[Your objective]:
In the forum thread on metrics and topologies below, how does a metric naturally determine a topology on a space?

[Document extract]:
____________
# Metrics and topologies

1. Oct 9, 2013

### friend

I could use some insight in the form of a summary.

Can the topology of a manifold determine the metric use on it? Or is the metric completely independent of topology and coordinates systems?

2. Oct 9, 2013

### WannabeNewton

The concept of a coordinate system has no meaning for arbitrary metric spaces; that is something we work with on $C^n$ manifolds. Every metric space is a topological space; the metric naturally determines a topology on the space by generating one through the base of open balls of the metric. On the other hand, not every topological space is a metric space; this is where metrization theorems come in.

3. Oct 9, 2013

### pasmith

It is also possible for different metrics to generate the same topology.

4. Oct 9, 2013

### friend

Thank you. So I'm not sure, which came first a topology or the metric. It would seem to me that you cannot have a metric until you first have a set of points to form a distance function onto. But perhaps that doesn't require the points to be a topology.
____________
[Recorded data]:
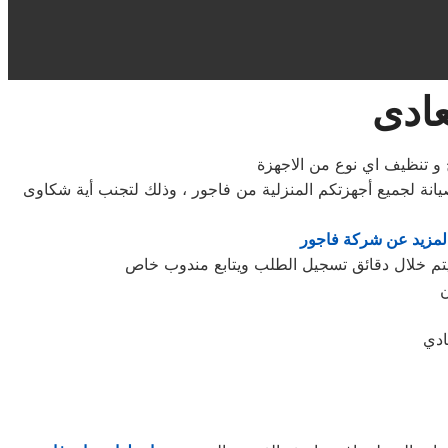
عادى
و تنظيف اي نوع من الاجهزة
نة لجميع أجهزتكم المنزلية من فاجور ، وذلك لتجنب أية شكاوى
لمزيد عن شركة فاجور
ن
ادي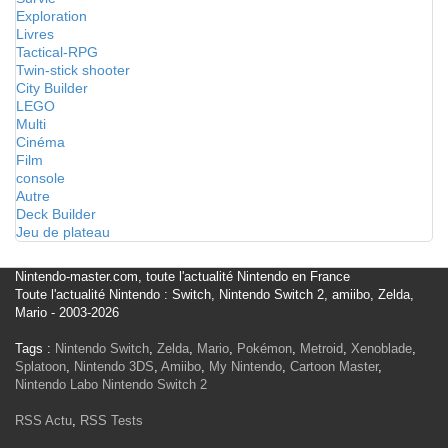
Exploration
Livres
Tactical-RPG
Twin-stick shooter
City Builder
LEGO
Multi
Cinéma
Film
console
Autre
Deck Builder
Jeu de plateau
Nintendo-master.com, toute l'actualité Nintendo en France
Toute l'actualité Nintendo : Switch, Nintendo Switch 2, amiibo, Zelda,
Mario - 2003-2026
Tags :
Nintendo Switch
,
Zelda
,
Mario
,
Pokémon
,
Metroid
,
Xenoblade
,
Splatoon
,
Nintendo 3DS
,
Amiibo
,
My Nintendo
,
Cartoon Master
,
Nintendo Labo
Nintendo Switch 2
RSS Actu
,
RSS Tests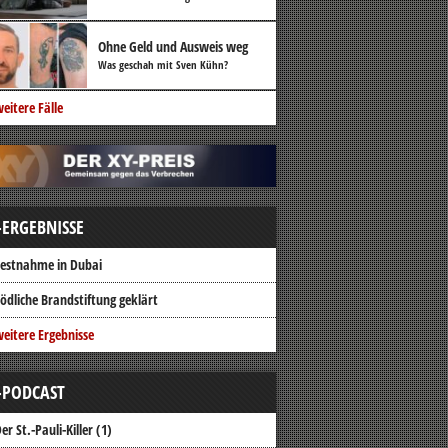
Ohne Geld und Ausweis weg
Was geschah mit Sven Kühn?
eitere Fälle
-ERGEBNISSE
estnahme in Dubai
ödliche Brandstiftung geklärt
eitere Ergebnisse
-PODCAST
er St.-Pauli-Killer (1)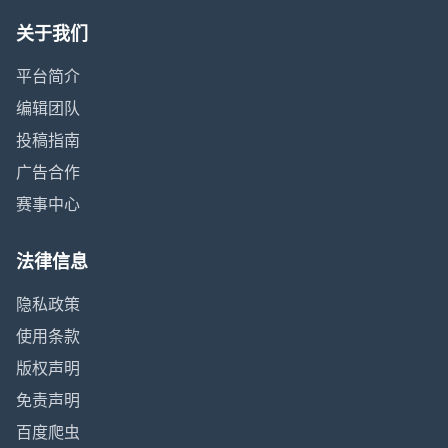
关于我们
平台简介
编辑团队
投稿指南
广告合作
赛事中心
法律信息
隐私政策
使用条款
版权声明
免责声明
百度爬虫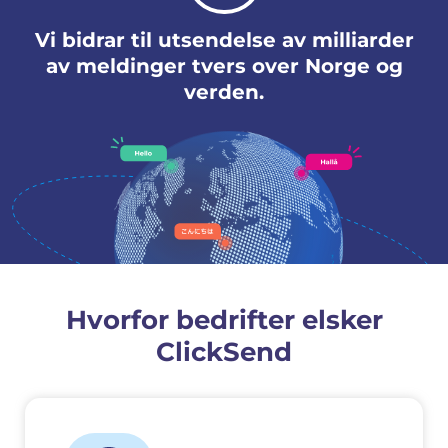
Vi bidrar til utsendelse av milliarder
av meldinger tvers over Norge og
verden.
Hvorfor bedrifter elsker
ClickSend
____________
[Written solution]:
It generates the topology through the base of open balls of the metric.